Since we need to find the maximum value, we differentiate Fisher's reference $ J (w) $ with respect to $ w $ and solve it as 0.
\begin{align}
\frac{\partial J(w)}{\partial w} &= \frac{2S_B w \cdot w^TS_Ww - w^TS_Bw \cdot 2S_Ww}{(w^TS_Ww)^2} \\
&= \frac{2}{w^TS_Ww} \left( S_Bw - \frac{w^TS_Bw}{w^TS_Ww} S_Ww \right) = 0
\end{align}
Here, set $ \ lambda = \ frac {w ^ TS_Bw} {w ^ TS_Ww} $
\frac{\partial J(w)}{\partial w} = \frac{2}{w^TS_Ww} (S_Bw - \lambda S_Ww) = 0 \\
(S_Bw - \lambda S_Ww) = 0
Therefore, we will solve the generalized eigenvalues problem of the following equation.
S_Bw = \lambda S_Ww
Here, if $ S_W $ is an invertible matrix,
\lambda w = S^{-1}_WS_Bw
And it becomes a normal eigenvalue problem. further,
S_Bw = (\mu_1 - \mu_2)(\mu_1 - \mu_2)^Tw \propto (\mu_1 - \mu_2)
Because it becomes
w \propto S^{-1}_WS_Bw \propto S^{-1}_W (\mu_1 - \mu_2)
You can find the optimal $ w $ as.
-CPU Intel (R) Core (TM) i7-6700K 4.00GHz
・ Windows 10 Pro 1909 ・ Python 3.6.6 ・ Matplotlib 3.3.1 ・ Numpy 1.19.2 ・ Scikit-learn 0.23.2
The implemented program is published on GitHub.
fisher_lda.py
This time, I decided to use the iris dataset provided by scikit-learn.
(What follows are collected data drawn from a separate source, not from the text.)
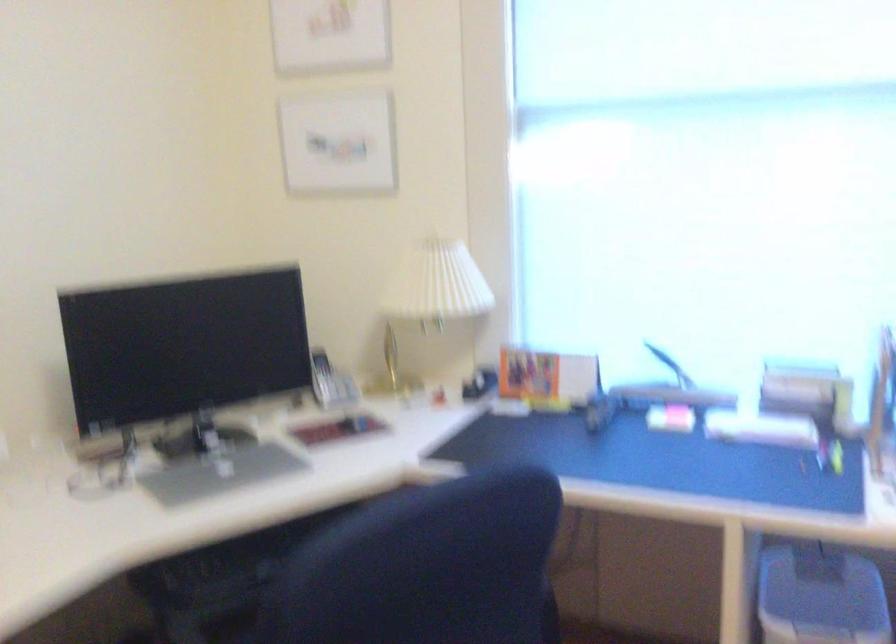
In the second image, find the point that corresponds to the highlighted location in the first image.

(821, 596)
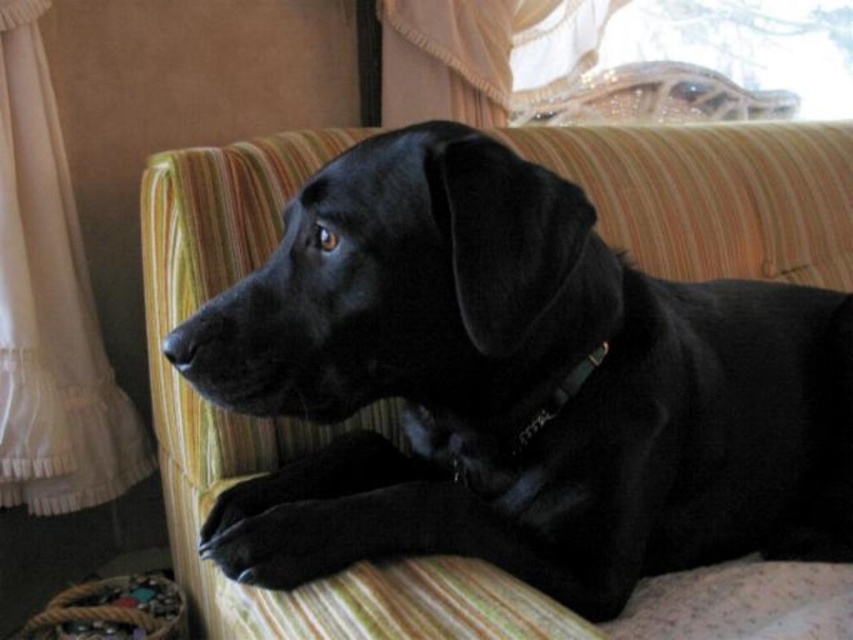
You are standing in the room and want to pet the shiny black dog at center. Based on its position, where should you approach from to reach it?

The shiny black dog at center is located at point 0.603 on the x and y coordinates, which places it near the center of the image. Since it is centered, you can approach from any direction as it is in the middle of the room.

You are a photographer setting up a shoot in this room. You have a camera on a tripod positioned to capture the shiny black dog at center. To ensure proper lighting, you need to know if the white sheer curtain at left is casting a shadow over the dog. Based on their positions, can you determine if the curtain is above the dog?

The shiny black dog at center is located below the white sheer curtain at left, so the curtain is above the dog. This means the curtain could potentially cast a shadow over the dog depending on the light direction.

You are a photographer standing in front of the shiny black dog at center. You want to take a closeup photo of the dog without getting too close. What is the minimum distance you need to maintain to ensure the dog remains in focus?

The shiny black dog at center is 66.63 centimeters away from viewer, so you need to maintain a minimum distance of 66.63 centimeters to ensure the dog stays in focus.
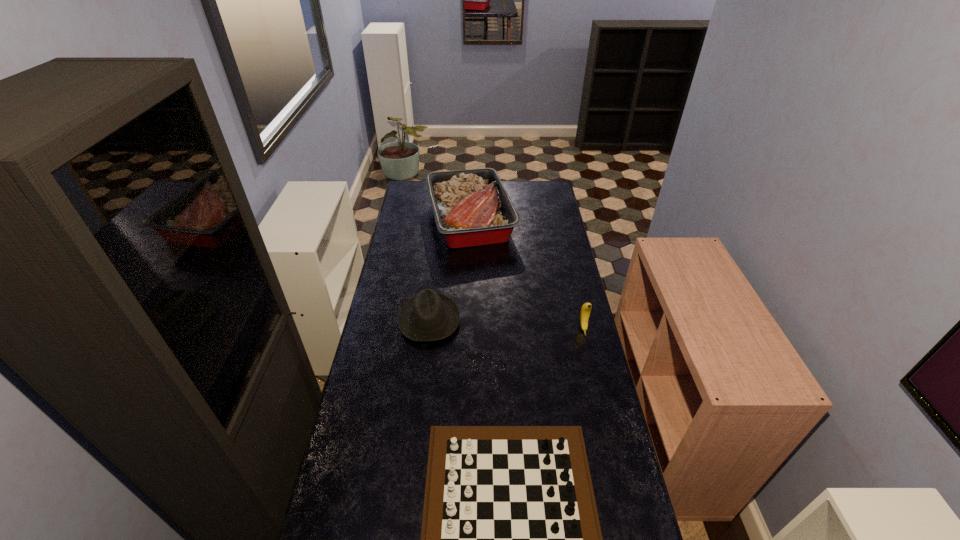
Find the location of a particular element. This screenshot has height=540, width=960. tray is located at coordinates (471, 207).

I want to click on banana, so click(x=586, y=308).

Where is `the second shortest object`? The width and height of the screenshot is (960, 540). the second shortest object is located at coordinates (430, 316).

This screenshot has height=540, width=960. What are the coordinates of `vacant region located on the front of the farthest object` in the screenshot? It's located at (468, 301).

Find the location of a particular element. The height and width of the screenshot is (540, 960). free space located from the stem of the banana is located at coordinates (602, 408).

Locate an element on the screen. vacant space situated on the back of the third tallest object is located at coordinates (438, 245).

This screenshot has height=540, width=960. Identify the location of object at the far edge. (471, 207).

This screenshot has width=960, height=540. In order to click on tray located at the left edge in this screenshot , I will do `click(471, 207)`.

At what (x,y) coordinates should I click in order to perform the action: click on fedora that is at the left edge. Please return your answer as a coordinate pair (x, y). Looking at the image, I should click on [430, 316].

Image resolution: width=960 pixels, height=540 pixels. I want to click on object that is positioned at the right edge, so click(x=586, y=308).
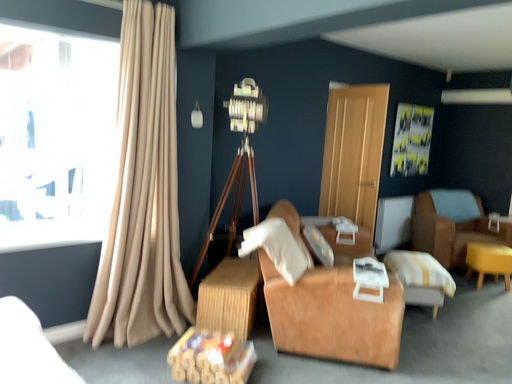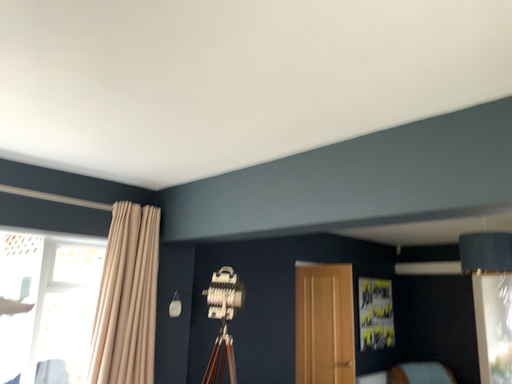
Question: Which way did the camera rotate in the video?

Choices:
 (A) rotated upward
 (B) rotated downward

Answer: (A)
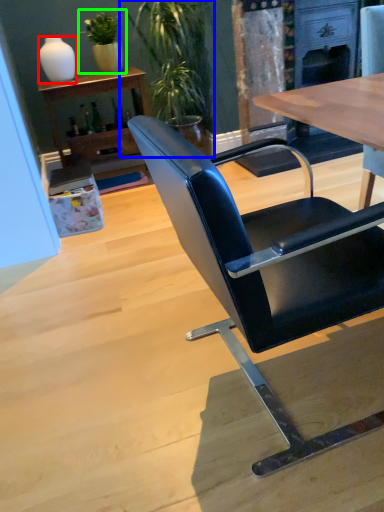
Question: Based on their relative distances, which object is farther from vase (highlighted by a red box)? Choose from houseplant (highlighted by a blue box) and houseplant (highlighted by a green box).

Choices:
 (A) houseplant
 (B) houseplant

Answer: (A)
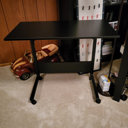
Where is `desk`? desk is located at coordinates (42, 30).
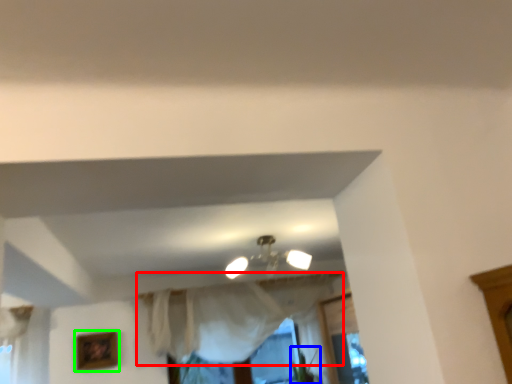
Question: Considering the real-world distances, which object is closest to curtain (highlighted by a red box)? plant (highlighted by a blue box) or picture frame (highlighted by a green box).

Choices:
 (A) plant
 (B) picture frame

Answer: (A)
The execution result is as follows. The setosa is well separated and the versicolor and virginica are partially covered, but they appear to be reasonably separated.
1.2. Linear and Quadratic Discriminant Analysis
Yuzo Hirai. "First Pattern Recognition", Morikita Publishing, 2012.